By Kate Scanlon
WASHINGTON (OSV News) — President Joe Biden called a March 27 shooting at a school in Nashville, Tennessee, “sick,” “heartbreaking” and “a family’s worst nightmare,” in remarks from the White House. The president called on Congress to pass an assault weapons ban.
Three children and three staff members were fatally shot at Covenant School, a private Christian elementary school in Nashville, according to law enforcement officials.
Police initially said the shooter was a woman. They later identified the shooter as Audrey Hale, 28. Police said Hale identified as transgender, and had both a “manifesto” and map of the school at her residence. Hale was previously a student at the school, had no known criminal record, and obtained at least two of the guns legally in the Nashville area.
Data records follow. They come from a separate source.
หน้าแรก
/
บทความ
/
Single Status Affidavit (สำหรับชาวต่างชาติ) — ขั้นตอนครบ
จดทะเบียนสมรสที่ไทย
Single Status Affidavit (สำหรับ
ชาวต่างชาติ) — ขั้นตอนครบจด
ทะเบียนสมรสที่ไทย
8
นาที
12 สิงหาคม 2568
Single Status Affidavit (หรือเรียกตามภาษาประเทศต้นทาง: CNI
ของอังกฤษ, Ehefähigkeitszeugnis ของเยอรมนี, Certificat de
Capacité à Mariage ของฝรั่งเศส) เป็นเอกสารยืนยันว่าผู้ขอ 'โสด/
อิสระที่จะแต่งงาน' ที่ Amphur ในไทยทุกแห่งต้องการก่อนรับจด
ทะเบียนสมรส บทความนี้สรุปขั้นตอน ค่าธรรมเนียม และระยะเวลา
In remarks during a small business summit at the White House, Biden addressed the still-developing situation in Nashville, noting, “We’re still gathering the facts of what happened and why.”
Biden called the known fatalities “heartbreaking, a family’s worst nightmare.” The president also said he wanted to commend the police who responded “swiftly” to the attack and that his heart goes out “to so many parents out there.”
“We have to do more to stop gun violence,” said Biden, a Catholic, adding that gun violence is “ripping our communities apart.”
According to images shared by police, Hale used a 9mm pistol, and two short barrel military-style semiautomatic weapons with magazines, including a foldable carbine and an “AR-pistol” with ammunition designed for the combat needs of the U.S. military’s M4 carbine rifle.
Police said the shooting was first reported at 10:13 a.m. and the suspect was pronounced dead by 10:27 a.m., local time. Hale was immediately engaged by police on the second floor of the building.
“We have to do more to protect our schools so they aren’t turned into prisons. You know, the shooter in this situation reportedly had two assault weapons and a pistol … So I call on Congress again, to pass my assault weapons ban,” Biden said.
Biden announced March 14 he would sign an executive order aiming to increase the number of background checks on prospective gun buyers, as well as measures to promote red flag laws and the secure storage of firearms.
At the time, the White House argued that ensuring all lawful background checks take place on prospective buyers will bring the U.S. as close to universal background checks as possible without the passage of new legislation.
An assault weapons ban or universal background check legislation both face unlikely odds in a divided Congress, where Republicans hold a narrow majority in the House, and where Democrats have a narrow majority in the Senate and would have to overcome a potential filibuster.
Last year, Biden signed the Bipartisan Safer Communities Act, a narrow gun safety bill that expanded the background check system for prospective gun buyers under 21 years old, closed a provision known as the “boyfriend loophole,” banning domestic abusers from purchasing firearms regardless of their marital status, and funded new investments in mental health resources.
That legislation came as the result of long-sought bipartisan compromise on gun violence in the wake of a mass shooting at Robb Elementary School in Uvalde, Texas, that left 19 children and two teachers dead.
In a tweet, Rep. Chuck Fleischmann, a Catholic Republican who represents Tennessee’s 3rd Congressional District in the eastern portion of the state, wrote in a tweet March 27 that “Brenda and I are heartbroken to hear about the shooting at Covenant School in Nashville.”
“We are grateful for our brave police and first responders who selflessly responded and are still onsite,” Fleischmann wrote. “Please join us in praying for everyone affected by this tragedy.”